As Paul Murphy of the Australian media union the MEAA
pointed out, digital start-ups aren’t burdened with the “legacy” cost of having
to print and distribute newspapers. “There are great opportunities for new
entrants.”
Corporate sponsorship is a new and unexpected development. Business
journalist Bernard Hickey, editor of Newsroom’s subscription-only service Pro
Newsroom, explained that business leaders valued New Zealand’s transparency and
corruption-free reputation and were worried that it might be damaged by a weakened media. Newsroom’s sponsors include digital infrastructure company Chorus and
Holden.
“Many people in the business community understand the need
to hold people to account,” Hickey said. “They see that things are not being
covered [by the media] and they worry that people will get away with stuff
without a watchdog.”
There’s also evidence of a new spirit of collaboration
emerging. Newsie uses a co-operative model and there’s more sharing of editorial
content by major players too, notably through a partnership between Fairfax,
NZME and Radio New Zealand. “It makes sense in a small market like New
Zealand,” says Currie.
Media organisations are thinking about ways to avoid
wasteful duplication in the coverage of routine “commodity news”. Six organisations reporting the same road death or court case is a luxury the industry can no
longer afford.
Media commentator Gavin Ellis, a former editor-in-chief of the New Zealand Herald, suggested a model in
which Radio New Zealand could provide a core news service, with other providers
all contributing additional content. It would be a case of back to the future, going
some way toward replicating the successful New Zealand Press Association model
that was wound up in 2011 by the Australian interests that controlled the
industry.
Paul Thompson, chief executive of Radio New Zealand, agreed Ellis’s
idea had merit. “If there’s a useful role we can play, we would be part of it.”
There was even discussion about whether the state should help
fund the news media – a proposal Neville said would once have been flatly ruled
out by newspaper owners. But times had changed, he said. “It’s about protecting
democracy.”
Whether politicians care about the future of journalism or would
be interested in underwriting the media is another matter. All parties in
Parliament were invited to speak at the conference, but only three – Labour,
the Greens and United Future – were represented.
In any case, former TV current affairs producer Richard
Harman, speaking from experience, was sceptical about the state taking a role. He had never had to jump through
so many hoops as when he sought NZ on Air funding, he said. “If you take the
state’s money you have to dance to the state’s tune.”
TWO STATEMENTS kept recurring throughout the day, and
together they neatly delineated the industry’s predicament. One was that the
old model is broken and there’s no going back, no matter how loud the
lamentation for a past when newspapers were sustained with “rivers of gold”
from advertising.
The other is that there’s no silver bullet – no clear
formula that will ensure the news media’s survival in the digital era.

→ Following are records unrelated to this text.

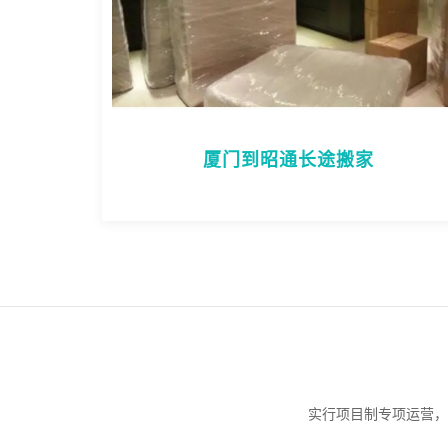
厦门到昭通长途搬家
实行项目制专项运营，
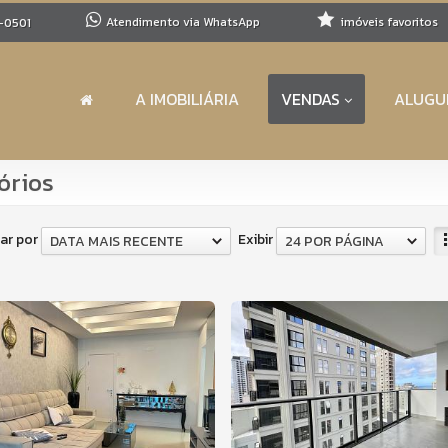
Atendimento via WhatsApp
imóveis favoritos
-0501
A IMOBILIÁRIA
VENDAS
ALUGU
órios
ar por
Exibir
DATA MAIS RECENTE
24 POR PÁGINA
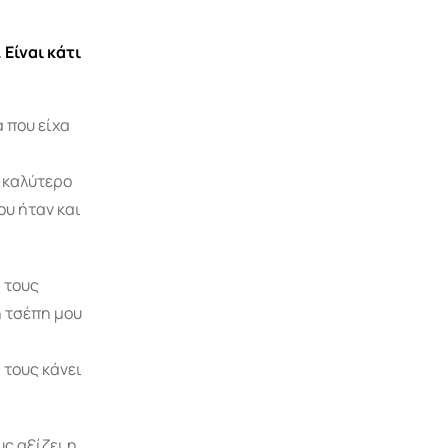
Είναι κάτι
α που είχα
ο καλύτερο
ου ήταν και
 τους
η τσέπη μου
 τους κάνει
ς αξίζει η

A third, quietly persistent theme was that there’s much more
at stake than company profits and journalists’ jobs. At the heart of the debate
over the future of the news media is the recognition that good journalism is
vital to an informed society, which in turn is a fundamental pre-requisite for effective
participatory democracy.
Some commentators shrug their shoulders and argue that the
decline of the print media is just another example of creative destruction –
the constant cycle by which old ways of doing things are overtaken by
innovation and new technologies. Just as the cassette tape and the typewriter
have been rendered obsolete, so newspapers have also reached the end of their
natural lifespan – or so the argument goes.
Even some journalists find this process exhilarating.
Something better will emerge from it all, the optimists insist. But in the
meantime, something of inestimable value may have been lost. As Joni Mitchell
famously sang in Big Yellow Taxi, you
don’t know what you’ve got till it’s gone.
FOOTNOTE: As foreshadowed in this article, Fairfax's Nelson Mail announced last month that it would no longer publish on Tuesdays and Thursdays.